Bank of Israel slashes growth prospects as Iran war takes toll on economy

The Bank of Israel on Monday trimmed its growth outlook for the economy for this year and left interest rates on hold for a second straight meeting, citing high geopolitical uncertainty over the duration and toll of the war with Iran.

“Recent weeks, since the beginning of Operation Roaring Lion, have been marked by considerable geopolitical uncertainty, and the war’s impacts on the economy and on real activity can be seen across all industries,” Bank of Israel Governor Amir Yaron said at a press conference in Jerusalem.

“On the demand side, there is a decline in credit card expenditures and in tourism, and on the supply side, there is an adverse impact on labor supply due to employee absences and military reserves call-ups, alongside disruptions in the supply chains,” he said.

“However, even at this challenging time, the economy continues to show resilience, flexibility, and robustness, as has been the case for the past two and a half years as well,” Yaron noted.

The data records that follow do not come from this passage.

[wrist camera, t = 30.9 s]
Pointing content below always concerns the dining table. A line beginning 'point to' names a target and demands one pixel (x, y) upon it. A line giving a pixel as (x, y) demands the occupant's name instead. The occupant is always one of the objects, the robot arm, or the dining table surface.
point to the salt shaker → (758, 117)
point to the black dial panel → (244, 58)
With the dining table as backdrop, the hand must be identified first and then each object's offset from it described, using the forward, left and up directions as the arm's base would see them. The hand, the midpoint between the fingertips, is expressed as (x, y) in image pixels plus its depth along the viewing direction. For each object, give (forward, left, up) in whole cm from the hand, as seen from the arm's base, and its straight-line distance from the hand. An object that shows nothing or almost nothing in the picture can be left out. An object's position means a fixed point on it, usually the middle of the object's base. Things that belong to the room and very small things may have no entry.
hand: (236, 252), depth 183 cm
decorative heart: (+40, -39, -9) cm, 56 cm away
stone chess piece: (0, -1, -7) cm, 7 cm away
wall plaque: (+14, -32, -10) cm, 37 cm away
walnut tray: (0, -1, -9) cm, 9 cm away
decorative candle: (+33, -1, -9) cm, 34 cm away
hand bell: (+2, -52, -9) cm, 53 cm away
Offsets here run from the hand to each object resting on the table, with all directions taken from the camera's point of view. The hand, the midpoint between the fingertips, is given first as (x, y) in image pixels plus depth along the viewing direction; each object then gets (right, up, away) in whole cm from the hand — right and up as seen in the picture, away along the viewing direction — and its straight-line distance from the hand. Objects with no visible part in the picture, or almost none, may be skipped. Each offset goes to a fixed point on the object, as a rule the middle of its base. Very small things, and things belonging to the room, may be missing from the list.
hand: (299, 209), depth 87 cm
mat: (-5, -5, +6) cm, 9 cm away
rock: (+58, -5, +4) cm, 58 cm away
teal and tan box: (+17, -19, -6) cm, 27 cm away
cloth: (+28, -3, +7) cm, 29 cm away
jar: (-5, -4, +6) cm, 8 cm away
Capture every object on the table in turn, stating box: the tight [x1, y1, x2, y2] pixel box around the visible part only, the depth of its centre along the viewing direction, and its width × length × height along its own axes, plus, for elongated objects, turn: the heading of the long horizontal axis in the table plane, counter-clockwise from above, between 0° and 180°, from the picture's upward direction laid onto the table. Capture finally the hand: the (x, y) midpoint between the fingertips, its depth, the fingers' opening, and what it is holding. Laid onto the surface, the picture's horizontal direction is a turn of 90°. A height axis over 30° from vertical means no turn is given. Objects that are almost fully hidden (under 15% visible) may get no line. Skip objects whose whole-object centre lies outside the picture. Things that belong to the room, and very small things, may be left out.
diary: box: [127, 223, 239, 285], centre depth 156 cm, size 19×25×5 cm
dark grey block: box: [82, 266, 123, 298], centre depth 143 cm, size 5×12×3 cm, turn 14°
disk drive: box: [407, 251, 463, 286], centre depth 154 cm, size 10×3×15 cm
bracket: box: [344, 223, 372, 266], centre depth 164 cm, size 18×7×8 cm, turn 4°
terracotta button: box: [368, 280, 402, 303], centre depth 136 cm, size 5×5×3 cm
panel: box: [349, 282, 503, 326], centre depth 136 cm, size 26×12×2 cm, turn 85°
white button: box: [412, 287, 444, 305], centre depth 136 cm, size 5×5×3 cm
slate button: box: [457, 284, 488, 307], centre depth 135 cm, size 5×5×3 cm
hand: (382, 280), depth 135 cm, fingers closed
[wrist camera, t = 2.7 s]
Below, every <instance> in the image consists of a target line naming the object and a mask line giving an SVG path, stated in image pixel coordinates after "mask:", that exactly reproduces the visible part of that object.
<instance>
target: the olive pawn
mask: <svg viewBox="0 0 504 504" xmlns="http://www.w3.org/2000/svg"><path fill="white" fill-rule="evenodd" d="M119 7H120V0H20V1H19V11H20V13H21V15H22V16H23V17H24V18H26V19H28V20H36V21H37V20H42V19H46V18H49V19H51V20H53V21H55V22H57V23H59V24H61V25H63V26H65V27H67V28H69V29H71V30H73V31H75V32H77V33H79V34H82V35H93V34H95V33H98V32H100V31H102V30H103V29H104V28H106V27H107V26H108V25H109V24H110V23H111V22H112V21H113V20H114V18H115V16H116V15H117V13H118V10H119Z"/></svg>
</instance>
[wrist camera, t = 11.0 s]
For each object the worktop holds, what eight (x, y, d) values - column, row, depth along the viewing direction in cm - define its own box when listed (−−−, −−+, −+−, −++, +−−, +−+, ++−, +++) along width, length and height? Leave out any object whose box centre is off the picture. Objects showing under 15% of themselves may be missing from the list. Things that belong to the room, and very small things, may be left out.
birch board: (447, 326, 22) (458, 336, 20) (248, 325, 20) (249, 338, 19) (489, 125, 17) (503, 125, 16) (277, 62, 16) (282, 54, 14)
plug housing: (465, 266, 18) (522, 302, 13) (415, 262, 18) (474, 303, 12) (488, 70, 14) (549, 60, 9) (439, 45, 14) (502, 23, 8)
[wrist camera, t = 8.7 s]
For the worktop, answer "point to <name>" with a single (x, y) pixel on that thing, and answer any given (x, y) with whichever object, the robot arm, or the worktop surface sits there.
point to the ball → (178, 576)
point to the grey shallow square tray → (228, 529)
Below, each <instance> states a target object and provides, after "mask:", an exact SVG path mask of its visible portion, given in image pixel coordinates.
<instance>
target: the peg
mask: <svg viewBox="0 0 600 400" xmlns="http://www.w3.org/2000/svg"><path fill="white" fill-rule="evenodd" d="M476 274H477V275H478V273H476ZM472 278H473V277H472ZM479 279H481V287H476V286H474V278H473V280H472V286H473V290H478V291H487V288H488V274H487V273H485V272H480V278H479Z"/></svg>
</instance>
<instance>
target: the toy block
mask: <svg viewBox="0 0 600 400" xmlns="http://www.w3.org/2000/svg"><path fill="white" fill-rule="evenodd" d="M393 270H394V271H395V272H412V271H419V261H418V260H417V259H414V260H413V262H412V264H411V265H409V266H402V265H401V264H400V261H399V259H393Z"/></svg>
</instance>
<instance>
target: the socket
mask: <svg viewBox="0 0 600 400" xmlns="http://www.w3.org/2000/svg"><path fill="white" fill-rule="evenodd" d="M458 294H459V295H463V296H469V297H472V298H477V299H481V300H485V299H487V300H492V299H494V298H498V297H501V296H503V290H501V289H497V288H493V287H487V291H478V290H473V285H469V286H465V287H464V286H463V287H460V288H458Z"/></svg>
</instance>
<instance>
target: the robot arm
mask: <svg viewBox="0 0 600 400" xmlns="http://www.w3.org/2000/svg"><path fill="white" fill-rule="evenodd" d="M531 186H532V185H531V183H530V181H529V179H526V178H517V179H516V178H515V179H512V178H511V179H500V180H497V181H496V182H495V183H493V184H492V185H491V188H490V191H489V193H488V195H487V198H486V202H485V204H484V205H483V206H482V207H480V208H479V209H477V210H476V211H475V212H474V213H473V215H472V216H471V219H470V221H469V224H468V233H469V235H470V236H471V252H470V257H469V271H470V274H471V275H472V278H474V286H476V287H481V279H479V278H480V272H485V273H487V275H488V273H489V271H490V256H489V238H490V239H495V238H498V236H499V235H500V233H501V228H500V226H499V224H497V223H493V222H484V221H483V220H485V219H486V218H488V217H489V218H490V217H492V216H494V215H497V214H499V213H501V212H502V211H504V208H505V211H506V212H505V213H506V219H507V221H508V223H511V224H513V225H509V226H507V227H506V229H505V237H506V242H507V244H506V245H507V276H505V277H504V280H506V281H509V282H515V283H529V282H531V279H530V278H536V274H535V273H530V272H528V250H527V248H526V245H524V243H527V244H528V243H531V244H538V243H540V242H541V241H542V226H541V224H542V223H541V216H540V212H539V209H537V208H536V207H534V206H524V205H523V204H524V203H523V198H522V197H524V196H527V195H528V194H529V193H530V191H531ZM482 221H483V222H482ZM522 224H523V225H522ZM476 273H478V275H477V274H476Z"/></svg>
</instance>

Assuming that the war with Iran and the fighting in Lebanon will end in late April, the central bank said it expects the economy to grow by 3.8 percent in 2026, down from its January forecast of 5.2%, before the outbreak of the war.

Also on Monday, the Finance Ministry said it forecast the economy to expand at a slower pace of 3.3%-3.8% in 2026, depending on the duration of the wars on multiple fronts. Earlier this month, the ministry lowered its 2026 growth forecast from 5.2% to 4.8%, assuming that the war with Iran would be short-lived, a prediction that did not materialize.

“Insofar as the fighting continues, economic activity is being negatively affected mainly by restrictions on the home front due to missile fire and threats, absences from work due to the shutdown of the educational system, and mobilization of the military reserves,” the central bank said.

In 2027, the pace of growth is expected to pick up to 5.5% versus the 4.3% previously forecast, the central bank said. Israel’s economy grew 2.9% in 2025, which was overshadowed by the war with the Hamas terror group in ⁠Gaza for most of the year.

The central bank warned that even if the fighting ends in late April and is not renewed before the end of 2027, the mobilization of IDF reserves will be higher for several months.

“Defense spending has increased and is expected to remain elevated in the coming years,” said Yaron. “Consequently, the government faces a growing challenge in identifying sources that will allow for a reduction in the debt-to-GDP ratio, while simultaneously supporting defense needs and making the investments required to sustain long-term economic growth, chief among them improvements and investments in education and infrastructure.”

“It is therefore important to build fiscal buffers to prepare for future shocks or crises,” Yaron demanded.

He urged the government to take measures to eliminate expenditures that adversely impact growth, while boosting revenues.

“As the deficit will be higher than expected, it would have been appropriate to tighten the belts further, especially in budgets that do not support growth, to make the right adjustments, reduce the coalition budgets, and the expenses of less essential ministries,” said Yaron.

His criticism came after the Knesset early Monday morning approved the largest state budget in Israel’s history, growing the defense budget to unprecedented levels amid the war with Iran and sending billions of shekels to Haredi educational institutions and other priorities of the governing coalition.

Alongside the revised growth forecasts, the central bank decided to hold the benchmark interest rate at 4%, in line with forecasts by economists. In January, the Bank of Israel cut borrowing costs by 25 basis points from 4.25% to 4%. In November, it had lowered the benchmark lending rate for the first time in almost two years to 4.25% from 4.5%, following a ceasefire agreement with Hamas.

“Wars are generally inflationary and damage growth,” said Leader Markets Capital macroeconomist Jonathan Katz. “The labor market is tightening due to reserve mobilization, energy prices are rising, and flight prices are expected to increase.”

“These developments also support higher food prices [due to rising fertilizer costs],” Katz added.

The central bank expects annual inflation in 2026 to accelerate to 2.2%, and slow to 1.8% in 2027. In the coming year, interest rates are forecast to be cut once or twice, to 3.75% or 3.5%.